Tuesday, February 16, 2010

shade of poison trees

wow! i havent been on here in forever. look at me now... laying in bed, in houston, tx, five months pregnant. it is definately an understatement to say its been a crazy ass year!

i guess i should start off by telling people why i really left lcu... i needed a freaking change... i didnt wanna sit in class with my ex anymore, or see him around campus gloating... it was like it was humorous to him that i was hurting so badly, and he could just up and move on so easily... like he was so strong. yeah, nope, he was a weak ass person, and it took me a whole year to find that out. it's funny how when you are so entangled with someone how awesome you think they are, and when reality sets in, weakness shows out. i was a really weak person for letting that consume me for all of those months.

shit, i basically let it make me fail almost all of my classes, miss enough days to be dropped from all of them, and just be completely self destructive. god! i was really horrible in that time... i needed this change more than anything...i even got drunk enough on superbowl to get raped... and then drunk enough another time to cry during a philly and detroit basketball game, and spill my whole story to another drunk stranger, who cried with me, so i started praying.. ive never prayed as hard as i did that week.

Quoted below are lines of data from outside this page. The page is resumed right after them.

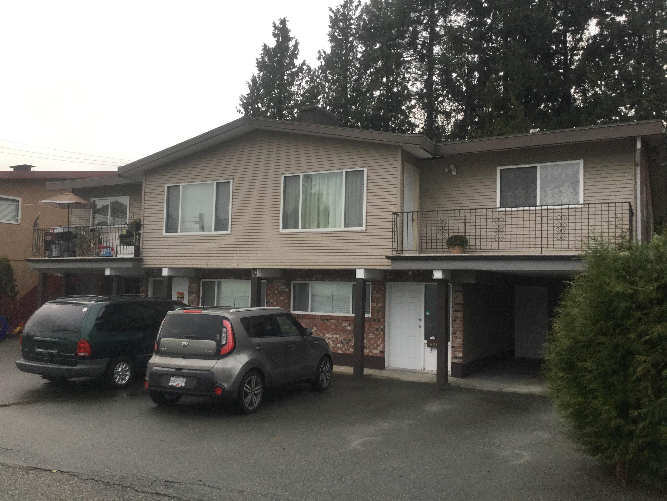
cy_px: 250
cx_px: 334
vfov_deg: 45.4
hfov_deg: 58.4
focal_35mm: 31
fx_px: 597
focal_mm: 3.3
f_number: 2.4
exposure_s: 1/40
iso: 25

i woke up one morning and just knew... houston it was... i feel really stupid admitting that a guy made me drop out of school.. well i cant say that was it completely, i was pretty unhappy in lubbock. truly though, i see now that fate landed me here, with dj. i really had to leave... that was one of the only sure as crap things that i knew god wanted from me.

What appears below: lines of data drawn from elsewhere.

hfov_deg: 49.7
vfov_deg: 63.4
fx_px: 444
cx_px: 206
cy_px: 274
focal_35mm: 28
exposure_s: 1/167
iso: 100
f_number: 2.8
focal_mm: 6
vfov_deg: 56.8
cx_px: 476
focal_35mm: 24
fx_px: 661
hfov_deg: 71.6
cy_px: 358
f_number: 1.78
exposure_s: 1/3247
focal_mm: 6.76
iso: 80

dj and i definately had our share of mess, and me my share of heartache with him, but he is one of the best things that has ever happened to me. he and god both saved my pathetic life... and they continue to do so constantly, even though dj doesnt know he's doing it half of the time.

we're having a baby now... haha, completely unprepared financially, but we will definately be awesome parents. :) this baby daily is making us fall deeper in love... i swear. ive sacrificed so much, and so has he. it's so weird and mushy to say what i just did, but its so true! i can see it... im so thankful for him, and even though we are struggling so bad right now, ive never been happier... minus the hormones that make me hate my life a lot of the time. lol.

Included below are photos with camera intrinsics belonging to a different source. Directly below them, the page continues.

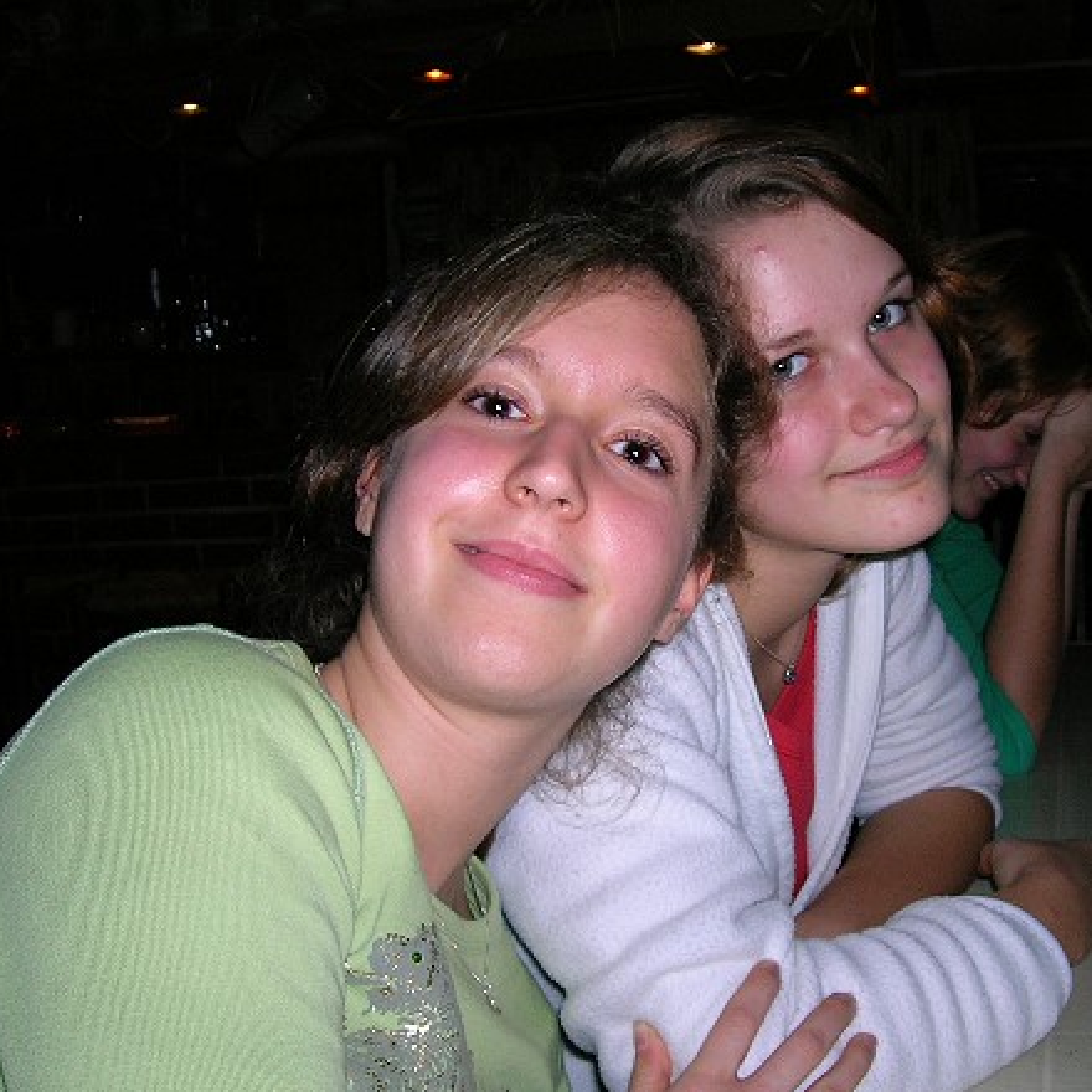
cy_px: 556
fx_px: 1463
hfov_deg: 40.6
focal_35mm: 41
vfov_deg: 40.9
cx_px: 695
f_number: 4.9
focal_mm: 5.7
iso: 50
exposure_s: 1/60.1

i feel god moving in my life more than ever now! i guess not spending half of it feeling convicted... i just live my life, and am surrounded by the love that god unconditionally has for me... even if im not doing all of the things im supposed to!

i wonder if anyone will read this.. i wonder if this will reach anyone who needs it. i suppose god willing huh? thats how it all gets done in the end. :)

well peace out. im gonna sleep now. :)

1 comment:

Katrina Lynn. said...

Girl, wow.. you havent been on here FOREVER. When I started using this again, I hadnt been on here for what seemed like years, which is probably true. Lol. I know youll probably never read this lol but I figured I might as well.. what would it hurt? I love ya girl and miss you soooo much. I really do. I hope all is well in Tx for ya with DJ, Chloe an, work and everything!

Oh, p.s, dont worry. I basically left LCU for a boy too. Terry. Look where that landed me lol but i was also in need of change even though I was only there for a semester. We.. I.. me and some others.. we got ourselves into TROUBLE lol. CRAZY times! It was a blast yet it was so terrible! Sometimes I regret coming back to Iowa but other times I dont. I honestly just cant see my life in Texas. Maybe thats why I came back. Who knows.